A Petrobras anunciou uma ambiciosa revisão de seu plano de negócios com o objetivo de tornar o Brasil completamente autossuficiente na produção de óleo diesel em um prazo de cinco anos. A meta, divulgada pela presidente da estatal, Magda Chambriard, na quarta-feira (1º), eleva o patamar de um objetivo anterior de alcançar 80% da demanda nacional para os desafiadores 100%. Atualmente, o país importa cerca de 30% do diesel consumido, um combustível vital para setores como transporte rodoviário, agrícola e de cargas. A decisão estratégica é uma resposta ao cenário de escalada de preços globais e à instabilidade do mercado de petróleo, intensificada por conflitos no Oriente Médio.

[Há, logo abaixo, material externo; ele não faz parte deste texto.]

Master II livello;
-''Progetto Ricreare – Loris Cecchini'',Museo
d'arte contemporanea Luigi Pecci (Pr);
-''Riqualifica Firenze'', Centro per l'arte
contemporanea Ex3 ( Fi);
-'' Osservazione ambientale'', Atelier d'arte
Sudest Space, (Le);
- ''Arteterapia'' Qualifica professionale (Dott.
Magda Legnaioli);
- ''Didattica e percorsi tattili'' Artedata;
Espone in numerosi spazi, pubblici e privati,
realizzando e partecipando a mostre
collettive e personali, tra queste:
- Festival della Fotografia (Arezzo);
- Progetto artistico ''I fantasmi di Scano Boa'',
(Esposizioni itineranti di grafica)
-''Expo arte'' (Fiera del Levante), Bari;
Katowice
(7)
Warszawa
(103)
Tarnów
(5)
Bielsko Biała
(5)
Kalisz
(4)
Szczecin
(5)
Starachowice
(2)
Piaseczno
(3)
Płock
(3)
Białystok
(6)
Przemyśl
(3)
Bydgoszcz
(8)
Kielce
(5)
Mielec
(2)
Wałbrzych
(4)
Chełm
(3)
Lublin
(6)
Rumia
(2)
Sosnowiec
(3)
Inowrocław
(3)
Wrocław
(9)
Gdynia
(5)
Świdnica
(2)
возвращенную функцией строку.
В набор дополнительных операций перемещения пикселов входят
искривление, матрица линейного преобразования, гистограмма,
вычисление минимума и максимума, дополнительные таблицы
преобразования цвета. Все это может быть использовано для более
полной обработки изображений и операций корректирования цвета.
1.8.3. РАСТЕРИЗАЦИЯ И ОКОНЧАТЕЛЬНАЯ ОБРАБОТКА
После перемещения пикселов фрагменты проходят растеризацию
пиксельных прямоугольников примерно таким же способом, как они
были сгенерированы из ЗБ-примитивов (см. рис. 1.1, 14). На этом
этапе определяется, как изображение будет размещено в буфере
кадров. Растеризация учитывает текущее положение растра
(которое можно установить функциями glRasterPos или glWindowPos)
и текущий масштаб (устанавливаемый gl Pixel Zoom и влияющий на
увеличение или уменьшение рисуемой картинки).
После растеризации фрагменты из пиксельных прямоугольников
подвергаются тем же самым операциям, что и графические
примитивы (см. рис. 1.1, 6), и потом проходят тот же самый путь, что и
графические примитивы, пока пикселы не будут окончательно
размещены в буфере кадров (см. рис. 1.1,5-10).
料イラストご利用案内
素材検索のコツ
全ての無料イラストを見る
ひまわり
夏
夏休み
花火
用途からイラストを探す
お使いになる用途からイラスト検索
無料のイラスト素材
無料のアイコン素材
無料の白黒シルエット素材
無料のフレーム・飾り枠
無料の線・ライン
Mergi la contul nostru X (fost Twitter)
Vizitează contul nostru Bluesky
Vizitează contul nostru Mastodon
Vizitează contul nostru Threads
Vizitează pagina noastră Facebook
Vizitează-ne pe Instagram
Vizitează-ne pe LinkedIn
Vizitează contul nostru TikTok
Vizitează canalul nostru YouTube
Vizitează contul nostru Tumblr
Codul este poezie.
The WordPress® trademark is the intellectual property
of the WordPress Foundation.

Para atingir a plena autossuficiência, a companhia planeja uma série de ações focadas na expansão e otimização de suas unidades de refino. Entre as principais iniciativas está a ampliação da Refinaria Abreu e Lima (Rnest), localizada em Ipojuca, Pernambuco, que, após renovações, terá sua capacidade elevada de 230 mil para 300 mil barris diários de diesel. Similarmente, a Refinaria Duque de Caxias (Reduc), no Rio de Janeiro, em conjunto com o Complexo de Energias Boaventura (antigo Comperj), verá sua produção saltar de 240 mil para aproximadamente 350 mil barris por dia. Além disso, refinarias paulistas passarão por adaptações para reduzir a fabricação de óleo combustível e priorizar a entrega de diesel, considerado o "combustível mote do desenvolvimento nacional" pela empresa.

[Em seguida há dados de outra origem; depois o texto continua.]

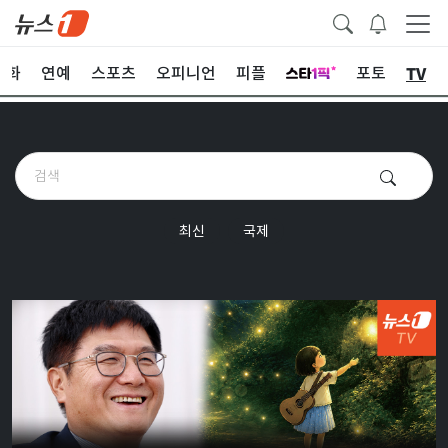
TV
문화
연예
스포츠
오피니언
피플
포토
최신
국제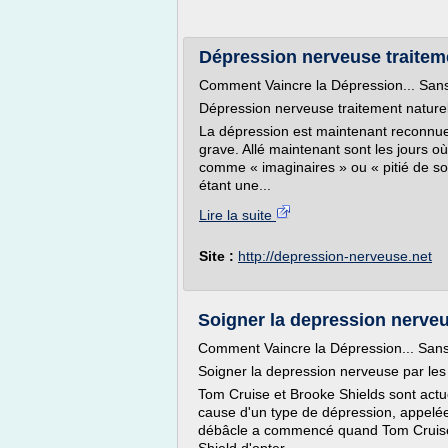
Dépression nerveuse traitem
Comment Vaincre la Dépression... Sans
Dépression nerveuse traitement nature
La dépression est maintenant reconnu
grave. Allé maintenant sont les jours o
comme « imaginaires » ou « pitié de 
étant une...
Lire la suite
Site :
http://depression-nerveuse.net
Soigner la depression nerveus
Comment Vaincre la Dépression... Sans
Soigner la depression nerveuse par les
Tom Cruise et Brooke Shields sont actue
cause d'un type de dépression, appelée
débâcle a commencé quand Tom Cruise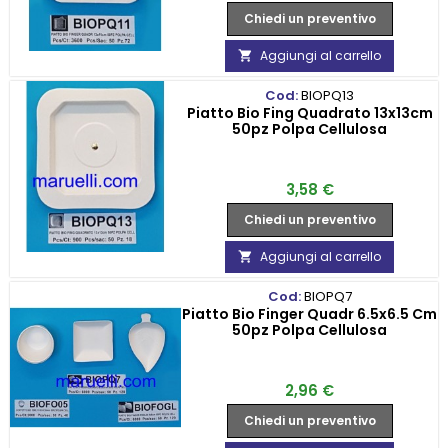
Chiedi un preventivo
Aggiungi al carrello

Cod:
BIOPQ13
Piatto Bio Fing Quadrato 13x13cm
50pz Polpa Cellulosa
Prezzo
3,58 €
Chiedi un preventivo
Aggiungi al carrello

Cod:
BIOPQ7
Piatto Bio Finger Quadr 6.5x6.5 Cm
50pz Polpa Cellulosa
Prezzo
2,96 €
Chiedi un preventivo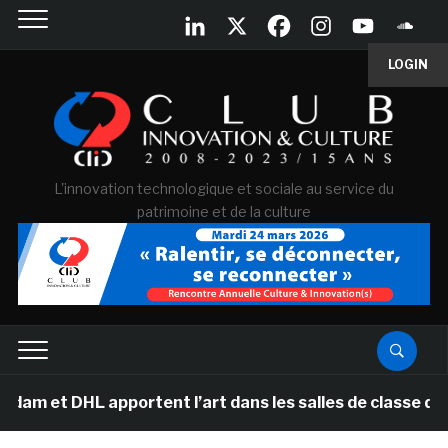
LOGIN
L'innovation technologique et sociale au service du
patrimoine et de la culture
 DHL apportent l’art dans les salles de classe des écol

A urgência em acelerar a produção nacional de diesel reflete as recentes pressões sobre os preços. O óleo diesel S10, por exemplo, registrou um aumento de cerca de 23% entre o final de fevereiro e meados de março, segundo dados da Agência Nacional do Petróleo, Gás Natural e Biocombustíveis (ANP), culminando em um reajuste de R$ 0,38 pela Petrobras. Essa volatilidade é um reflexo direto do conflito no Oriente Médio, que afeta regiões chave para a produção e as rotas de transporte de petróleo, como o Estreito de Ormuz. O preço do barril de Brent, referência internacional, que antes da crise girava em torno de US$ 70, ultrapassou os US$ 101.

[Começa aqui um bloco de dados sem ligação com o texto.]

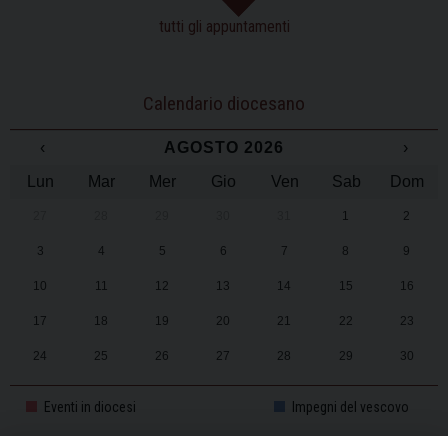
tutti gli appuntamenti
Calendario diocesano
‹
AGOSTO 2026
›
Lun
Mar
Mer
Gio
Ven
Sab
Dom
27
28
29
30
31
1
2
3
4
5
6
7
8
9
10
11
12
13
14
15
16
17
18
19
20
21
22
23
24
25
26
27
28
29
30
31
1
2
3
4
5
6
Eventi in diocesi
Impegni del vescovo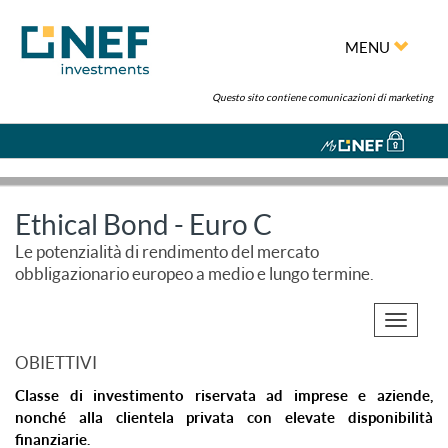
MENU
Questo sito contiene comunicazioni di marketing
Ethical Bond - Euro C
Le potenzialità di rendimento del mercato
obbligazionario europeo a medio e lungo termine.
Toggle
navigati
OBIETTIVI
Classe di investimento riservata ad imprese e aziende,
nonché alla clientela privata con elevate disponibilità
finanziarie.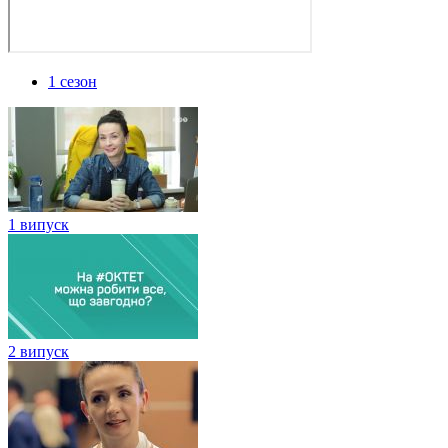
1 сезон
1 випуск
2 випуск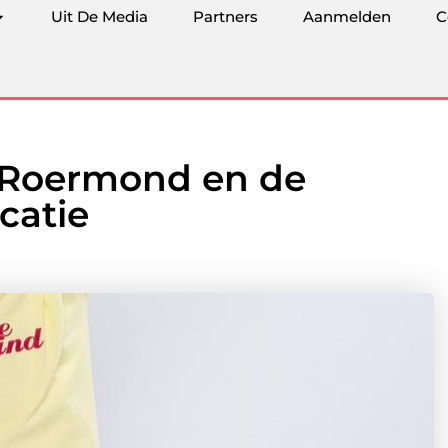
Uit De Media
Partners
Aanmelden
C
 Roermond en de
catie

Diante da conjuntura, o governo federal tem implementado e negociado medidas para mitigar o impacto dos aumentos para os consumidores e a economia. Já foram zeradas as alíquotas de PIS e Cofins, tributos federais incidentes sobre o combustível, e estabelecida uma subvenção para produtores e importadores de óleo diesel. Adicionalmente, estão em andamento negociações com os estados para a aplicação de um subsídio de R$ 1,20 por litro de combustível. A estratégia da Petrobras, portanto, alinha-se aos esforços governamentais para garantir a segurança energética do país e estabilizar o mercado de combustíveis, essenciais para a economia brasileira.